▸ **EXTRACTED TEXT**:
════════
A booming niche industry goes bust, quietly taking millions in public money with it

Mink farms have been pummeled by bad prices, but aid programs haven't saved the sector

Image | Food and Farm Mink

Caption: Millions of mink are raised in barns every year in Canada, many of them in the Atlantic region. Their pelts are then sold at auction. (Carrie Antlfinger/Associated Press)

On the surface, at least, it was a tragic tale — a farmer at his wit's end, a business going down the tubes, and one desperate push to eke out some final cash before crashing out.
Over the course of a frantic weekend in March 2017, Casey Gavin said he and his father pulled 20,000 mink from their cages and slaughtered them at their farm in western Prince Edward Island. The pelts were worth up to $1 million to Asian fashion houses hungry for fur coats.
But in the rush, Gavin later claimed, those pelts had been ruined. His creditors were out of luck. Looking for a way to dispose of the rotting pelts, father and son said they put the lot through a meat grinder and flushed it all down pipes and into the Gulf of St. Lawrence.
"After exhausting all options to obtain financing to run the operation we came up empty-handed," Gavin, the owner of Silver Hill Fur Farm, wrote in a March 6, 2017, email to his financial adviser explaining why he had killed all that remained of his herd.
Silver Hill Fur went into receivership a week later. It joined dozens of other casualties in the mink farming industry, a sometimes controversial century-old agricultural sector once dominant in pockets of Atlantic Canada but which has been sapped by plunging global fur prices over the last six years.
Suspicious accountants later unravelled the bizarre Silver Hill Fur story, according to court records. They doubted the pelts had been destroyed, and figured they had instead been shipped to a freezer off-Island, apparently away from the prying eyes of creditors.

Image | Fur coats china mink

Caption: Much of the fur produced in Canada is sold to overseas buyers and then turned into coats, hats and other accessories, like those shown at this store in 2015 in Zhangjiakou, China. (Greg Baker/AFP via Getty Images)

There was plenty of intrigue. But there was also an aspect to the receivership that was more straightforward, something in common with other failed mink operations. On its way down, Silver Hill Fur took with it large sums of public money — up to $8 million in government loans and bailout payments.
════════
▸ **MATERIAL PROVIDED**:
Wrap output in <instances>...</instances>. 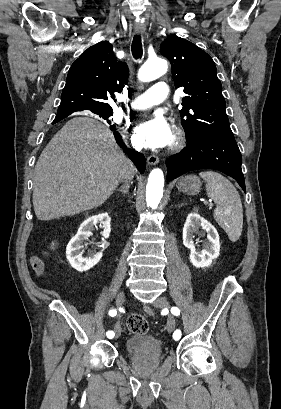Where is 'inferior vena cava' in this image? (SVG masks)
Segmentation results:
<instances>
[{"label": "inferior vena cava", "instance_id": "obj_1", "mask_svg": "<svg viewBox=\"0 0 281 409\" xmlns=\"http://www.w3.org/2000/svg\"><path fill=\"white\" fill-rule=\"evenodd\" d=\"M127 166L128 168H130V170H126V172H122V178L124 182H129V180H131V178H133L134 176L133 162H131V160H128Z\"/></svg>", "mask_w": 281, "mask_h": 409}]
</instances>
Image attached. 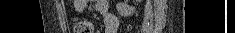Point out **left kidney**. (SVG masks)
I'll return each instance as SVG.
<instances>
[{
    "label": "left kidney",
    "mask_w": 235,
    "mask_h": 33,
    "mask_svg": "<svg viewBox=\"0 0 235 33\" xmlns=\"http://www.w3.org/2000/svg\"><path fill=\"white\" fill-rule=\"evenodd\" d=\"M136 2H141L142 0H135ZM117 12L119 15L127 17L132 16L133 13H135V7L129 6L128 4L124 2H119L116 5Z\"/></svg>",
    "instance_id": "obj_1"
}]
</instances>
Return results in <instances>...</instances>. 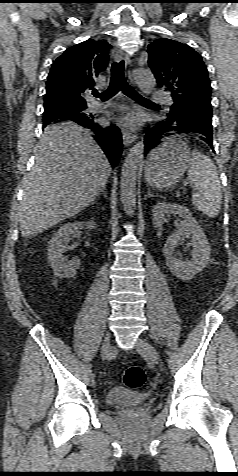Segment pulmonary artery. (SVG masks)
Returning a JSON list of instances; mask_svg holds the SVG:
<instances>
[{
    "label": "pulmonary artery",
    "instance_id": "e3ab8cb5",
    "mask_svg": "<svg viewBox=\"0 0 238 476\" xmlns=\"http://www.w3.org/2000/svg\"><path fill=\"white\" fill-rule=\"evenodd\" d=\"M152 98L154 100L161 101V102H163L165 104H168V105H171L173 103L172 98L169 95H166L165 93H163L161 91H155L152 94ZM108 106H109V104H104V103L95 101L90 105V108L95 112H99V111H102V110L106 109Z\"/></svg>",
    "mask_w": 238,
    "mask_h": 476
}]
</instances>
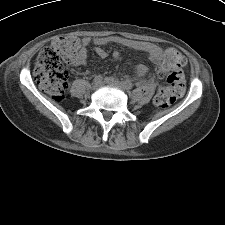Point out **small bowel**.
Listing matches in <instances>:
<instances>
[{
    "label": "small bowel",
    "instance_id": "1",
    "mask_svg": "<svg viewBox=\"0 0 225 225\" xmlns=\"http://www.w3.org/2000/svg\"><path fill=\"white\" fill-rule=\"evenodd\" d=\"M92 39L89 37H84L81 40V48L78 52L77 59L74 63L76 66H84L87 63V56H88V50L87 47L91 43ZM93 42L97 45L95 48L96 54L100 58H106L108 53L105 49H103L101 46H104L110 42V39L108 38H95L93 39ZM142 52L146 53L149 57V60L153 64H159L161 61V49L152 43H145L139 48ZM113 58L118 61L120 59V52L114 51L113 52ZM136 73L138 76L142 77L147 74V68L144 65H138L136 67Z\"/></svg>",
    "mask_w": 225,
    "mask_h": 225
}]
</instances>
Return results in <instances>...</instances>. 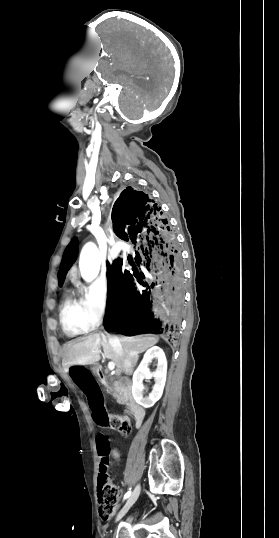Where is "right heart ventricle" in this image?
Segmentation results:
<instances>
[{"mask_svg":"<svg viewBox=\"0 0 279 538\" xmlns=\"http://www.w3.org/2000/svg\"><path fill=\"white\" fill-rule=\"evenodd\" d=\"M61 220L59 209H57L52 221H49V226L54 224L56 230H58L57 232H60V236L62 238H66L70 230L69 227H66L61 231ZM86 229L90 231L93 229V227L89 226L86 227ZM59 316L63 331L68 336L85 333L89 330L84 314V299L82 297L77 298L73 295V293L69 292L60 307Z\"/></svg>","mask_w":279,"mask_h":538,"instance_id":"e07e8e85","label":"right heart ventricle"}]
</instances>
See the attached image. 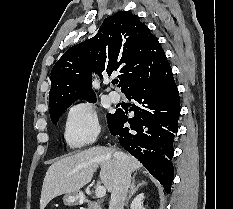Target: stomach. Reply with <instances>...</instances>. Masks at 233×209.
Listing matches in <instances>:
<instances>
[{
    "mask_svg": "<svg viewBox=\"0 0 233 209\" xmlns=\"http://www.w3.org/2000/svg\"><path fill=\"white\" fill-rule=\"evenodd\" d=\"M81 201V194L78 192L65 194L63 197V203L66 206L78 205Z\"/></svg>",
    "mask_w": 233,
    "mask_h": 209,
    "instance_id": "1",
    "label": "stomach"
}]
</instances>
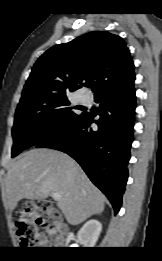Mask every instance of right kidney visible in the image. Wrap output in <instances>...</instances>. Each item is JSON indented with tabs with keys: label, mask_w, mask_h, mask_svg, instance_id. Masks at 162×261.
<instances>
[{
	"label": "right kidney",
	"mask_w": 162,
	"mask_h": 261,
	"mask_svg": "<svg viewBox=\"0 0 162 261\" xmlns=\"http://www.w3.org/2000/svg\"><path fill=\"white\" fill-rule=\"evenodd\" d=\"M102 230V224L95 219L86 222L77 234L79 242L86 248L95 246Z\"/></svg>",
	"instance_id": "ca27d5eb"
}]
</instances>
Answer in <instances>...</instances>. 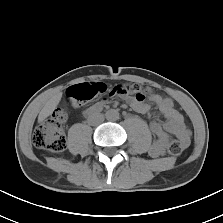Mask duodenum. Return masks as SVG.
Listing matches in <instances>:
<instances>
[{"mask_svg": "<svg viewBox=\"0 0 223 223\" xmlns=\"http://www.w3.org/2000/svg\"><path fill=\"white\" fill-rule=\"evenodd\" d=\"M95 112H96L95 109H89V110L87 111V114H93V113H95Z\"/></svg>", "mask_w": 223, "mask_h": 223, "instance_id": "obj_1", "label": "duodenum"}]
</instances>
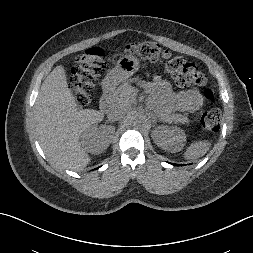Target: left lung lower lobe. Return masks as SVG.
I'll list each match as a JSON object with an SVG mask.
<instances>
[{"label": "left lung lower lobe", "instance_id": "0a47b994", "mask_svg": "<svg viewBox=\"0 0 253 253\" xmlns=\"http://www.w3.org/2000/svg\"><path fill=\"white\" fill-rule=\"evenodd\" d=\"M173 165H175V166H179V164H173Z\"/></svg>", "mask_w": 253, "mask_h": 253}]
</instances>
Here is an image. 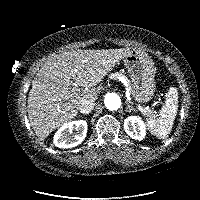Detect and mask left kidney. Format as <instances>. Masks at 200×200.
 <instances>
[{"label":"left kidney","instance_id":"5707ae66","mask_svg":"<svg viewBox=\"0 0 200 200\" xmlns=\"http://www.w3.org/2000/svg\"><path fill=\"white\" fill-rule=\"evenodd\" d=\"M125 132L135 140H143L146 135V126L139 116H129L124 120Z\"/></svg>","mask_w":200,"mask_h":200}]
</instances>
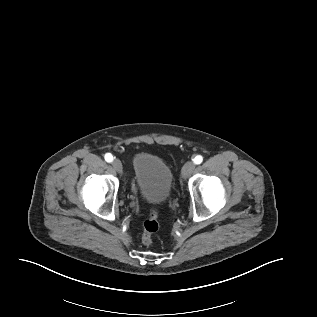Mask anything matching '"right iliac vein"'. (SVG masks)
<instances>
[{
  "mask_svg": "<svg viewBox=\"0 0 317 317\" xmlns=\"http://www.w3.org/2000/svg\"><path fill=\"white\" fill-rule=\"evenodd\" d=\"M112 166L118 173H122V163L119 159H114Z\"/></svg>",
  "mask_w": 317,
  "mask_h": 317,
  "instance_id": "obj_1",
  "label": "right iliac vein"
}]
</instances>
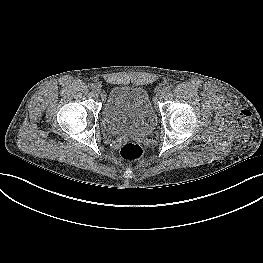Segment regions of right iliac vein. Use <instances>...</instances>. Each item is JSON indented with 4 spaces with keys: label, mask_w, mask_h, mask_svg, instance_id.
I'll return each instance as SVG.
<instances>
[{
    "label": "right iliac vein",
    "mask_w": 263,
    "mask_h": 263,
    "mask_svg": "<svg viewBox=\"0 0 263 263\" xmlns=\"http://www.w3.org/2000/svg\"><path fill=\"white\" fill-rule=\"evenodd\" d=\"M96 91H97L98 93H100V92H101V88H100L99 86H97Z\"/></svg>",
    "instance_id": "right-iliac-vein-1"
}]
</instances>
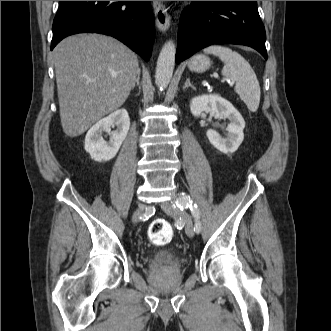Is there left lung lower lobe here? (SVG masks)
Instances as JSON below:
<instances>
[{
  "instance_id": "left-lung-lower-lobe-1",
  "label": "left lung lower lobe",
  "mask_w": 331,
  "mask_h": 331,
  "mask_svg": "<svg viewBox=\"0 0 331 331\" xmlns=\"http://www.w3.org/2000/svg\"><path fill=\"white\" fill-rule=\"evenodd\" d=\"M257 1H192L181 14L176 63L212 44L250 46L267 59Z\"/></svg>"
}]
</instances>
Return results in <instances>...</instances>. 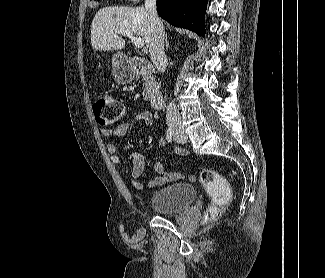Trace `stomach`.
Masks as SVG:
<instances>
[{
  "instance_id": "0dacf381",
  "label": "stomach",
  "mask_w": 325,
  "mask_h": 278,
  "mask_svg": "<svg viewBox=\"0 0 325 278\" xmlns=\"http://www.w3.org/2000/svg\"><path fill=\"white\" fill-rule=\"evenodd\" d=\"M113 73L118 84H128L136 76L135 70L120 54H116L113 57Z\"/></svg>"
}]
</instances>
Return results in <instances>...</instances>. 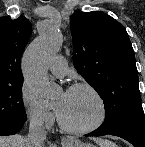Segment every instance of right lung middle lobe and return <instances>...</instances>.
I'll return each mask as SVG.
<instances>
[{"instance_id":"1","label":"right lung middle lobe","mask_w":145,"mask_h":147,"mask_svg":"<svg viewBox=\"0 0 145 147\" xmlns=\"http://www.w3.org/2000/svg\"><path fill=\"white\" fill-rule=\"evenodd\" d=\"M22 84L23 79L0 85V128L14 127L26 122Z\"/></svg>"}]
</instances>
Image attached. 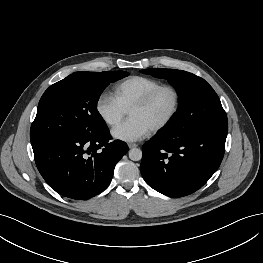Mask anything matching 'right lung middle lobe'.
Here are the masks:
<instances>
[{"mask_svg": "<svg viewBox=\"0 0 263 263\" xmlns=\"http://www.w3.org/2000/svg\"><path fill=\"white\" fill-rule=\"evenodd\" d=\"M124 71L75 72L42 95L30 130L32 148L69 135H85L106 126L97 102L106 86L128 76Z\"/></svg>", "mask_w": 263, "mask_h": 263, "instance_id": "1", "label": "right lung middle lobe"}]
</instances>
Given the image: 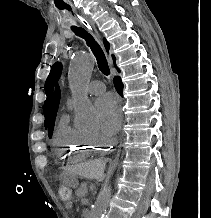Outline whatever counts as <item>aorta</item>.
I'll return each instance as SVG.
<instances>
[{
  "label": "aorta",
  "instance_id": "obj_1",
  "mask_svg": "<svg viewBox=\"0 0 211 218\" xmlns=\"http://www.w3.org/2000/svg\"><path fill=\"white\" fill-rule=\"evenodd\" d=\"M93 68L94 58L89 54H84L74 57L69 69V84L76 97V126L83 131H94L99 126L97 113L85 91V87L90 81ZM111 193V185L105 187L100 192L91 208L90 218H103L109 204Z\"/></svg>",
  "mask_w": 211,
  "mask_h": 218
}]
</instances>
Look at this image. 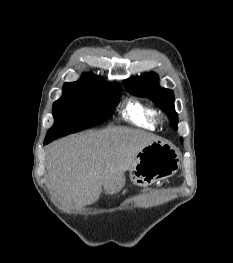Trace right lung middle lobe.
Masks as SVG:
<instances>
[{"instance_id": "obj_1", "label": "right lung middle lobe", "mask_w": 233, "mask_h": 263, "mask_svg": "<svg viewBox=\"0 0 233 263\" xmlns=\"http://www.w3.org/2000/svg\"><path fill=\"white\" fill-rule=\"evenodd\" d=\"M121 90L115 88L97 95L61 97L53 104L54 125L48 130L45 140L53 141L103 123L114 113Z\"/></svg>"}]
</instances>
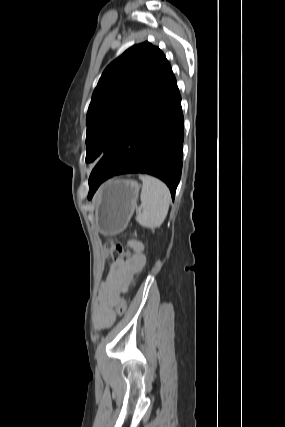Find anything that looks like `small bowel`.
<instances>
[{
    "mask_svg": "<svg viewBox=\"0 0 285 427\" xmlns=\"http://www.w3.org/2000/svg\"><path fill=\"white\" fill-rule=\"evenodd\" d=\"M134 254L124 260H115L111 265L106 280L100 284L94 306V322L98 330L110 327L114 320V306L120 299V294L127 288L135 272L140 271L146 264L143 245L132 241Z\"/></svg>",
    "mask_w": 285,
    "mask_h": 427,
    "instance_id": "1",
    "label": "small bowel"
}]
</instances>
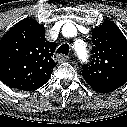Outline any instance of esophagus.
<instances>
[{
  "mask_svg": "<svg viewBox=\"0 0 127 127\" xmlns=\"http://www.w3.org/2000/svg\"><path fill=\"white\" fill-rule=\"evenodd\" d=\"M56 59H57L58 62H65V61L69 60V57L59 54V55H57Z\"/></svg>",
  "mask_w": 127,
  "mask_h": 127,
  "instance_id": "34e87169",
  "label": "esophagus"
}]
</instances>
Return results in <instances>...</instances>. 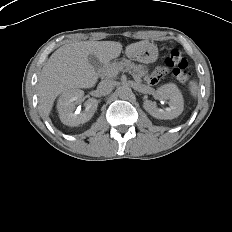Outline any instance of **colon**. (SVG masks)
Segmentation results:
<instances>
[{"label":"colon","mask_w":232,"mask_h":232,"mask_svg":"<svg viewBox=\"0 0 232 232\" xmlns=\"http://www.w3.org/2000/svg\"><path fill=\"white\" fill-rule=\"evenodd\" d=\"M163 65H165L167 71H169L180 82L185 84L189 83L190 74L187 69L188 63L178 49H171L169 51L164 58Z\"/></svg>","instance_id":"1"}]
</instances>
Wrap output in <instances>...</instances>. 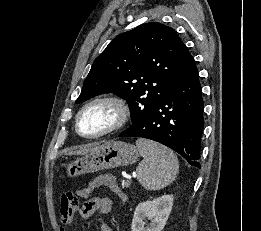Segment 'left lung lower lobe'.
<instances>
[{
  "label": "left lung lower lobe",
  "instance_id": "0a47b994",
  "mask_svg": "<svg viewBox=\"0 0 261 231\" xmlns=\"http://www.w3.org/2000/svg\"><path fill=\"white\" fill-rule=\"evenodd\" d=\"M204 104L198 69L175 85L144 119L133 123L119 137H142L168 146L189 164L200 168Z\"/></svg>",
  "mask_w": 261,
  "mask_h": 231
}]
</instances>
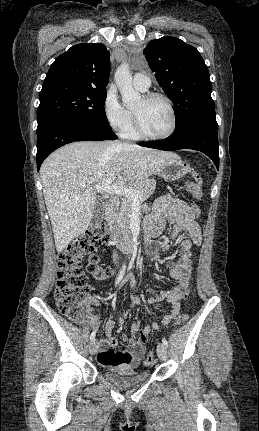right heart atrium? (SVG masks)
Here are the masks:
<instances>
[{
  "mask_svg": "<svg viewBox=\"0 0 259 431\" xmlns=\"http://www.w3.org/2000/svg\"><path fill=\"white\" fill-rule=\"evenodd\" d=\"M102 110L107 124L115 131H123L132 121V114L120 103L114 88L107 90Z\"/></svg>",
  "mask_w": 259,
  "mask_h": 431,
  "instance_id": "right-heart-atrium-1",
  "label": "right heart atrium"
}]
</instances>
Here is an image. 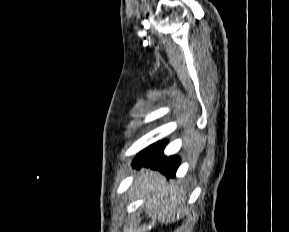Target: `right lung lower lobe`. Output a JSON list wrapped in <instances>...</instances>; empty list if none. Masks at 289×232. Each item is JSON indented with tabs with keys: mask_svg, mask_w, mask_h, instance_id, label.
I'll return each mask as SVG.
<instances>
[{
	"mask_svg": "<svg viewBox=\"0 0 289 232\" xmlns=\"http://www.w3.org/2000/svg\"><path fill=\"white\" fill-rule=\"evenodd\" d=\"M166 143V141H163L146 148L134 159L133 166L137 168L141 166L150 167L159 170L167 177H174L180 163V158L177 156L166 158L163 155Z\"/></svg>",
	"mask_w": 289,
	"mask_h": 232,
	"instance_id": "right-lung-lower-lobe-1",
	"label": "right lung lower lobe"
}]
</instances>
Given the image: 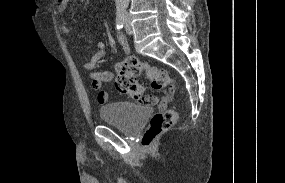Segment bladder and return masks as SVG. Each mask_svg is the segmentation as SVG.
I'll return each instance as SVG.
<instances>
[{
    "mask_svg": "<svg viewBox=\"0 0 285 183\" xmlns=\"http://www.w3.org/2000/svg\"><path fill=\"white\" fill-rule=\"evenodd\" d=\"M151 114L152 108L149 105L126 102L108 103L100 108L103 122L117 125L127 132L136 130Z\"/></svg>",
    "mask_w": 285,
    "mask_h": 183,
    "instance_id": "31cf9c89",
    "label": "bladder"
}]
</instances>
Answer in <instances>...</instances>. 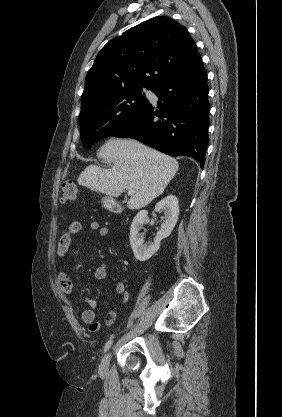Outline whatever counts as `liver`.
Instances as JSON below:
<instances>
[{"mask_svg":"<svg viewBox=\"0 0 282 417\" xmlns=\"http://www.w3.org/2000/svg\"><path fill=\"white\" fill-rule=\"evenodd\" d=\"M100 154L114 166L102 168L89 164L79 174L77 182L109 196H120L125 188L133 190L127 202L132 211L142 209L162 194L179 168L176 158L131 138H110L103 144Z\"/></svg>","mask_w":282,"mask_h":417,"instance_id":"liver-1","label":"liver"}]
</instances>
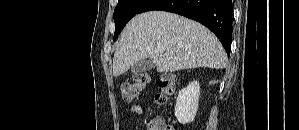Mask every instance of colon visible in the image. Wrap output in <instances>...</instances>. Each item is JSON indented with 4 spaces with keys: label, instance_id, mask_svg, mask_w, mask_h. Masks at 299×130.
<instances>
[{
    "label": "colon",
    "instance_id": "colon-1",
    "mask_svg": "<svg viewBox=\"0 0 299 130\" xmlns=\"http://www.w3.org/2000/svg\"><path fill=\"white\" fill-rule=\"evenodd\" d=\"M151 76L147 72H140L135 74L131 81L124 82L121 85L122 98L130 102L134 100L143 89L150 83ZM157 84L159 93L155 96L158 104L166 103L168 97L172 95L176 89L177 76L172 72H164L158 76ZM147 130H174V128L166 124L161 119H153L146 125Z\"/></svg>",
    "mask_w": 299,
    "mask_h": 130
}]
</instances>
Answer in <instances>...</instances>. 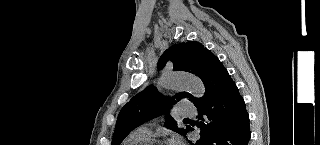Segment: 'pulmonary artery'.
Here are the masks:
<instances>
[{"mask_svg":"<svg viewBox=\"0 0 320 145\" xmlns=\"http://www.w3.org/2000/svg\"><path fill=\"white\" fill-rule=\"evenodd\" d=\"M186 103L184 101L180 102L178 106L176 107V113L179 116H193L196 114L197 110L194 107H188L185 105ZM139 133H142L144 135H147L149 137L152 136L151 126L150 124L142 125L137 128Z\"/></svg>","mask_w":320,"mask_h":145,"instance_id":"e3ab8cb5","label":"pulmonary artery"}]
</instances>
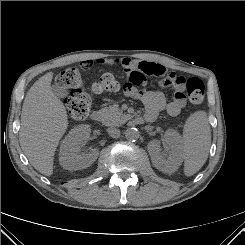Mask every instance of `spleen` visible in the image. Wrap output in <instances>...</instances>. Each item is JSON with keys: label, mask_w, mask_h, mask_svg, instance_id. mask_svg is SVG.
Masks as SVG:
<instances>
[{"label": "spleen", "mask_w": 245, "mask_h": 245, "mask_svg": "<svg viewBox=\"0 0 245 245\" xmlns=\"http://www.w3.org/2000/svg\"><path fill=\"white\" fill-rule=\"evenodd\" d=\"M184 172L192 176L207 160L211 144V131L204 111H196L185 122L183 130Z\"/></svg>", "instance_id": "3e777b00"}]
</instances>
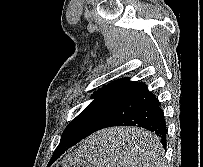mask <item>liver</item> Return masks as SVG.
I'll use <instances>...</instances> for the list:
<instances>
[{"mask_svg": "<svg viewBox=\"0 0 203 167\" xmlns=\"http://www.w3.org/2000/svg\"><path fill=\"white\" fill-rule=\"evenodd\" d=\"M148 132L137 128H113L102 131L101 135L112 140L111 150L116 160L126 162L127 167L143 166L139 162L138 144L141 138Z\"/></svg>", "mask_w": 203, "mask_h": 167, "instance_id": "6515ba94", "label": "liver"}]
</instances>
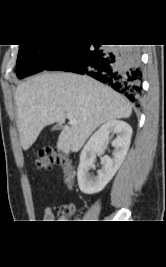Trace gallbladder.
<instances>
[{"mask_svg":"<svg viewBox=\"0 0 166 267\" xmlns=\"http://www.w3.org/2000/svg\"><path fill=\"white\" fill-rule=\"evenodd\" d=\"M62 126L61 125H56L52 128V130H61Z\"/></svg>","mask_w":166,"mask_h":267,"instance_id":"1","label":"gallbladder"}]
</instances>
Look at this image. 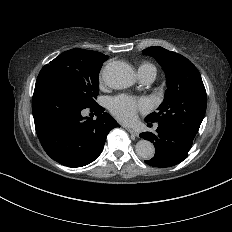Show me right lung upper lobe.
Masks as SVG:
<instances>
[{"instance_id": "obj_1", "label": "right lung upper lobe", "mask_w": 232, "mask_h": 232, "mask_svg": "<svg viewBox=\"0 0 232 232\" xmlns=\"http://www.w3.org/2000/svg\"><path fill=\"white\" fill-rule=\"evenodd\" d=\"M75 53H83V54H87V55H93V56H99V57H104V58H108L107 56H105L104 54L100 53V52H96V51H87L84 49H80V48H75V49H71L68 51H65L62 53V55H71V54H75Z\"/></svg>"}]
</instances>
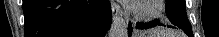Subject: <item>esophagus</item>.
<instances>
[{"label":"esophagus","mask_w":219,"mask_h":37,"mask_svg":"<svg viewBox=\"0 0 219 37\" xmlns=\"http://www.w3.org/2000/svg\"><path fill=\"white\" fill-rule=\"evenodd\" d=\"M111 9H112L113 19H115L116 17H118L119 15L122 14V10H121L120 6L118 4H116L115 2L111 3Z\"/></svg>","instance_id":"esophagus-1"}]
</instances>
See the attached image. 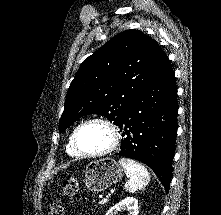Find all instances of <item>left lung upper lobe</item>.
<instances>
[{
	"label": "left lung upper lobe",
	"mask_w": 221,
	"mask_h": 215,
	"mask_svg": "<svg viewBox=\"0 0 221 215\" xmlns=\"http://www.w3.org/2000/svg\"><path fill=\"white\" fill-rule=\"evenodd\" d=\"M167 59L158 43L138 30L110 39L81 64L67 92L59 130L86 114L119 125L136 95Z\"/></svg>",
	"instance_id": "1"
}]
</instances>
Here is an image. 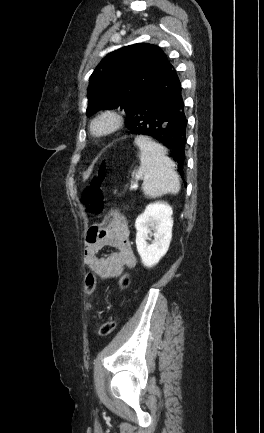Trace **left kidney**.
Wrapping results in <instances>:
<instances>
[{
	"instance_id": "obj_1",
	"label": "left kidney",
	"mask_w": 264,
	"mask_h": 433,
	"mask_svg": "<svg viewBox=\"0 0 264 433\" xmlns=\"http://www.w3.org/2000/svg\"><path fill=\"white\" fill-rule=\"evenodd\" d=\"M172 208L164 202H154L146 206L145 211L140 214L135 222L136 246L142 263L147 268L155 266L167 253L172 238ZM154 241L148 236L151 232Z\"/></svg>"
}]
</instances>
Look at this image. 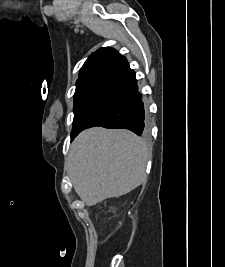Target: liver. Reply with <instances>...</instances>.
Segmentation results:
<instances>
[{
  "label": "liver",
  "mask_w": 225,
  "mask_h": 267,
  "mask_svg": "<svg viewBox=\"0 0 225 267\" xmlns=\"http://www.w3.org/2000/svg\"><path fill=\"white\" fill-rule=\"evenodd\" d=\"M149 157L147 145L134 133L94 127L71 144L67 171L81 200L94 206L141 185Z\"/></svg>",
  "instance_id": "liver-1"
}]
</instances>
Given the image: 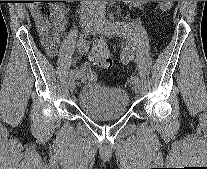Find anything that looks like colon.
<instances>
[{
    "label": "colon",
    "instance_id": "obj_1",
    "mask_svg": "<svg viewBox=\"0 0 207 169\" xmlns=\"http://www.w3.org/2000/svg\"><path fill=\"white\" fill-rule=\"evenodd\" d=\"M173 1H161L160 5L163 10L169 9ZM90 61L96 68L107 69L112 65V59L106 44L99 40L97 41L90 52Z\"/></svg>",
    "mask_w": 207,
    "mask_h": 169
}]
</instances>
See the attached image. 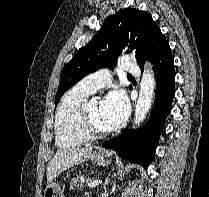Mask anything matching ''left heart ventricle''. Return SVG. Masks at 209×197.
════════
▸ **TASK INSTRUCTIONS**:
Please continue the article about failing mink farms from its last sentence.

▸ **EXERCISE RESPONSE**:
A CBC News analysis of bankruptcy and government records suggests that, since 2014, upwards of $100 million in provincial and federal money has been spent in Canada trying, often unsuccessfully, to keep individual mink farms afloat, or is tied up in loans by Crown agencies that will likely never be repaid.
Some of the cases are eyebrow-raising. One Nova Scotia mink farm is caught in insolvency proceedings for a second time, even after receiving millions of dollars in government aid. In another case, public money was used to pay a Toronto financial institution that lost millions to a bankrupt mink operation.
The bulk of the money spent on the industry appears to have come through Agristability, a program jointly funded by the provinces and Ottawa that amounts to a disaster relief subsidy for farmers who suffer large income declines.
But so long and steep has been the fall of the mink sector that the bailouts dwarf what the industry is now worth. Last year, farms across Canada sold just $44 million worth of pelts, down from $254 million at the peak of the boom in 2013, according to Statistics Canada.
"I always said Canada would be the only country in the world to survive, because of our Agristability," Peter Peters, a 50-year veteran of fur farming who lives in Howe Bay, P.E.I., said in a March interview. "But I was wrong. It didn't."

Image | Peter Peters mink farmer

Caption: Long-time mink farmer Peter Peters, shown here at his home in Howe Bay, P.E.I., said the industry in Canada is 'crumbling.' (Richard Cuthbertson/CBC)

Mink farming in Canada dates back more than 100 years, at times facing bitterness from neighbours over pollution concerns and the smell of large-scale operations.
Each year, several million of the small animals are raised in cages in barns. They are killed using carbon monoxide, and their pelts sold through auction houses to overseas buyers, many of them in Asia.
The short fur is prized for its shine, and the animals are bred in a dizzying array of colours, like sapphire, palomino and mahogany. Pelts are turned into coats, hats and accessories, some destined for the catwalks of Milan, Italy, and New York.
The precise amount of public money that's been spent trying to rescue the mink industry after global prices took a nosedive in 2014 remains secret, however.
The federal Department of Agriculture refuses to release information on payments to the sector, even under access-to-information laws, citing among other things "international affairs" and "economic interests of certain government institutions."
Statistics Canada, however, notes that in Nova Scotia more than $85 million in federal and provincial payments, including Agristability, have flowed since 2014 to a statistical category dominated by the mink industry.
It makes the sector by far the largest recipient of agricultural aid in the province, which once boasted well over 100 fur farms and is the country's leading producer.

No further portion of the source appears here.